🤖 AI Summary
This study establishes tight theoretical lower bounds on the number of matrix-vector products required to solve linear systems $Ax = b$. By employing minimax analysis, adversarial constructions, and spectral theory, the authors derive the first complexity lower bounds with explicit constants. Their results show that any algorithm permitted to access both $A$ and its transpose must perform at least $\Omega(\kappa \log(1/\varepsilon))$ operations, where $\kappa$ is the condition number and $\varepsilon$ the desired accuracy. In contrast, algorithms restricted to using only $A$ (one-sided methods) require $n$ iterations even for well-conditioned problems, matching known upper bounds. This work reveals a fundamental distinction between one-sided and two-sided methods in their dependence on accuracy and conditioning, and demonstrates that Krylov subspace methods such as conjugate gradient are optimal under specific settings.
📝 Abstract
Matrix-vector algorithms, particularly Krylov subspace methods, are widely viewed as the most effective algorithms for solving large systems of linear equations.

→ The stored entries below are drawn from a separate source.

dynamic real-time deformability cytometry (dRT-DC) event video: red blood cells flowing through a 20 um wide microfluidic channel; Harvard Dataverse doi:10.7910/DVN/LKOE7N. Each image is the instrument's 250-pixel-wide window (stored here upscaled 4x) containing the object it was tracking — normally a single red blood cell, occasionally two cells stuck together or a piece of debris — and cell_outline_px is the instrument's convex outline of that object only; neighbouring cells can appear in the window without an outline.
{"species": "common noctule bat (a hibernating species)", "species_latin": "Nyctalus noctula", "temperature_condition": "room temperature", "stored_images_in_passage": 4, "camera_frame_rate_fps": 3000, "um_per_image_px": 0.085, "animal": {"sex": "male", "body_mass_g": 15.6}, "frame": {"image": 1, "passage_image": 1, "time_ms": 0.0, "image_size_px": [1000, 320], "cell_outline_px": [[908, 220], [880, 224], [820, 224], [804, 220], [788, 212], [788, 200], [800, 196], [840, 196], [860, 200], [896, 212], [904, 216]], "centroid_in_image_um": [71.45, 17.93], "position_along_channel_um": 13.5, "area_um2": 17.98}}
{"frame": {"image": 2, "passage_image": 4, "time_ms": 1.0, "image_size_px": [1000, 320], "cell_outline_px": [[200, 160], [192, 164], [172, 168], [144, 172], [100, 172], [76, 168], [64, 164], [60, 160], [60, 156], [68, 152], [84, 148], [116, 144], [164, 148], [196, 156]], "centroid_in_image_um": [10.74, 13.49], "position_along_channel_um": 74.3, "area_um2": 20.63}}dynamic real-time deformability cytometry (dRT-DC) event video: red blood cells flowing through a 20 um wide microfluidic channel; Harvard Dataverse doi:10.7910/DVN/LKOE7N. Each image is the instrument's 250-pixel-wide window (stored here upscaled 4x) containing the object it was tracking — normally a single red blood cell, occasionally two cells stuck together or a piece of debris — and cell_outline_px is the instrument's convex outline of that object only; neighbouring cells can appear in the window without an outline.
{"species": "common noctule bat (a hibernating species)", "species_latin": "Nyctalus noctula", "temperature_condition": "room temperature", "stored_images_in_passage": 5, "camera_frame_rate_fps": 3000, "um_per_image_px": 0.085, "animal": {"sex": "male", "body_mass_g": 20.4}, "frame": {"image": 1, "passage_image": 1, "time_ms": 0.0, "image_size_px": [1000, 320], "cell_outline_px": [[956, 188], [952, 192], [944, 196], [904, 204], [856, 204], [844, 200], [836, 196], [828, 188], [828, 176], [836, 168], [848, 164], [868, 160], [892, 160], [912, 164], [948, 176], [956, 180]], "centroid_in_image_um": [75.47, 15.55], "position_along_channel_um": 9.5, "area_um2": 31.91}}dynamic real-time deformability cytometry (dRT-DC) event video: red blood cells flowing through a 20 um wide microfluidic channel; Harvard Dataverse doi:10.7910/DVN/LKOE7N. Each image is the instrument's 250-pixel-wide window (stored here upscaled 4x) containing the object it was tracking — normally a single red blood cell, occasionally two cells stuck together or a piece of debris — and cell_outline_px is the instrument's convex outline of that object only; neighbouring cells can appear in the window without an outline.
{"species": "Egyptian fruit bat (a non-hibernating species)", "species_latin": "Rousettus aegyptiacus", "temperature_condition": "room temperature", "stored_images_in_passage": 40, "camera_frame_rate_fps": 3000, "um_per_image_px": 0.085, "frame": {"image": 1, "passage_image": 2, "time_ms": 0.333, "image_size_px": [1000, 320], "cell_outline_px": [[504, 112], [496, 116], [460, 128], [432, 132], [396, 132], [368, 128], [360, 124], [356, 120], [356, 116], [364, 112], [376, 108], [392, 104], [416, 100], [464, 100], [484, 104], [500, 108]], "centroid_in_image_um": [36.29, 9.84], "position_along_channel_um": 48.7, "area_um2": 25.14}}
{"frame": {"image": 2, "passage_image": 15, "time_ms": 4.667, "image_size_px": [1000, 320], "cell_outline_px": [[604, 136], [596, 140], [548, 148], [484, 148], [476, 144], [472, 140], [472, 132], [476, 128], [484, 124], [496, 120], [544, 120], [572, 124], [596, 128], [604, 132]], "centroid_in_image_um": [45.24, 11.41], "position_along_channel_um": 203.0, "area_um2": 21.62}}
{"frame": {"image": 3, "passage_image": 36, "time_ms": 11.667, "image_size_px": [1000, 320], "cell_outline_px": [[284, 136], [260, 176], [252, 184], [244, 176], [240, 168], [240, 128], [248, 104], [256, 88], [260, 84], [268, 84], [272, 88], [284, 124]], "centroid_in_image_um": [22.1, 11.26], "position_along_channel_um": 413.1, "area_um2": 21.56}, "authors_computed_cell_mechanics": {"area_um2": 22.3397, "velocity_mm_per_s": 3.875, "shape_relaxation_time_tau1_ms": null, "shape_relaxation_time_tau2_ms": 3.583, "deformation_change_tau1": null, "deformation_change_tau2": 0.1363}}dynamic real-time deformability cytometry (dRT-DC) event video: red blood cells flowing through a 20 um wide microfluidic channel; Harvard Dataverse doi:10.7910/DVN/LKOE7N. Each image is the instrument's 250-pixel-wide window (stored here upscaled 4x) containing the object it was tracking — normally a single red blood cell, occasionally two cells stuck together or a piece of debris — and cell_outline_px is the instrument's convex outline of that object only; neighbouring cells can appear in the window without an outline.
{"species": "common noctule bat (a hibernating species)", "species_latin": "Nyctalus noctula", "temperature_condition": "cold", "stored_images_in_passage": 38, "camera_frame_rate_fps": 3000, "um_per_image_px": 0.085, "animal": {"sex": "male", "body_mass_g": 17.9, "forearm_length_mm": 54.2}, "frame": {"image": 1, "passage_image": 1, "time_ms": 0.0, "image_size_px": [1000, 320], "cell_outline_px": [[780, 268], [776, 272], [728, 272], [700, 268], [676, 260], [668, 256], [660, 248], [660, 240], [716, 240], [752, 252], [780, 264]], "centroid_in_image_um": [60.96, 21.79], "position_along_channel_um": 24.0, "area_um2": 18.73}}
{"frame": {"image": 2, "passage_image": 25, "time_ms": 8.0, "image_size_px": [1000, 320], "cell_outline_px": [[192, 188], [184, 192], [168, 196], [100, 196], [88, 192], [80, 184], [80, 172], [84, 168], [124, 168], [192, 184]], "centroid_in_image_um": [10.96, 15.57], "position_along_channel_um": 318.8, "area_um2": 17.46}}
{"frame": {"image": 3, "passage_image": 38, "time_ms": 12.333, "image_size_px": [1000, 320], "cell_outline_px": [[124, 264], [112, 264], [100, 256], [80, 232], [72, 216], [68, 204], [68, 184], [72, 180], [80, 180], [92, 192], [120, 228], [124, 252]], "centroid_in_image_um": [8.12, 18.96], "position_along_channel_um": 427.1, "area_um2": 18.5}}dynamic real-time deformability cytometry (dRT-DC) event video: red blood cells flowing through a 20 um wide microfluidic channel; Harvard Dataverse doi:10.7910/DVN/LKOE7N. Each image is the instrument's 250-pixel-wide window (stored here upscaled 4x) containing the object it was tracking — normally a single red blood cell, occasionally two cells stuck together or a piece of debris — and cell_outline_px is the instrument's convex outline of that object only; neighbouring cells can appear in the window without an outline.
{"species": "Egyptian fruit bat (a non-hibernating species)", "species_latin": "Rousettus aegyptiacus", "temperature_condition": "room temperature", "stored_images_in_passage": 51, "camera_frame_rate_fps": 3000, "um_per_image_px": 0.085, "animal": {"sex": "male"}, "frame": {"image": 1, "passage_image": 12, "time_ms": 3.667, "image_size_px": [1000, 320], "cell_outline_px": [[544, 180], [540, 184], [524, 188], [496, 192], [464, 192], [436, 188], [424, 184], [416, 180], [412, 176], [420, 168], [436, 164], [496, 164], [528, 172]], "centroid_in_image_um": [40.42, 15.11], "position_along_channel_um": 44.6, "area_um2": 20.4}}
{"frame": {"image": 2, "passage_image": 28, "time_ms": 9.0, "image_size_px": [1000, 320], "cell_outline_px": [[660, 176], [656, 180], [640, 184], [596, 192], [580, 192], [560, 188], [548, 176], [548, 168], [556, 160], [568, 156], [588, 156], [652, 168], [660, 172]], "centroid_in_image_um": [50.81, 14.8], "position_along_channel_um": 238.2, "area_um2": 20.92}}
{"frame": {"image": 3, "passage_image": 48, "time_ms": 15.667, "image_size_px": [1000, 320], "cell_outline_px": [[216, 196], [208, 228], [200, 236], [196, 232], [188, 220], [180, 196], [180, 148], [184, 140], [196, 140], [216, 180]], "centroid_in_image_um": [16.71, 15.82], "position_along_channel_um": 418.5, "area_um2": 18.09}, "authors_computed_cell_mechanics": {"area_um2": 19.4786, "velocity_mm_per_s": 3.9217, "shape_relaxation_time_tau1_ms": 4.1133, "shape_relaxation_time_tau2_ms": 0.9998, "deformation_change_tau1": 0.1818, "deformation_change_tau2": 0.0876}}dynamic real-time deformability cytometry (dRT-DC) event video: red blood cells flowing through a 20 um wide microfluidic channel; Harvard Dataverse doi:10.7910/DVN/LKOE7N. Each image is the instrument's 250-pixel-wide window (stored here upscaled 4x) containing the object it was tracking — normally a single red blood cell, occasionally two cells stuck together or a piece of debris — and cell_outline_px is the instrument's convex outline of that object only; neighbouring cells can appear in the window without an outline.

This paper establishes lower bounds on the worst-case number of matrix-vector products needed by such an algorithm to approximately solve a general linear system. The first main result is that, for a matrix-vector algorithm which can perform products with both a matrix and its transpose, $\Omega(\kappa \log(1/\varepsilon))$ matrix-vector products are necessary to solve a linear system with condition number $\kappa$ to accuracy $\varepsilon$, matching an upper bound for conjugate gradient on the normal equations. The second main result is that one-sided algorithms, which lack access to the transpose, must use $n$ matrix-vector products to solve an $n \times n$ linear system, even when the problem is perfectly conditioned. Both main results include explicit constants that match known upper bounds up to a factor of four. These results rigorously demonstrate the limitations of matrix-vector algorithms and confirm the optimality of widely used Krylov subspace algorithms.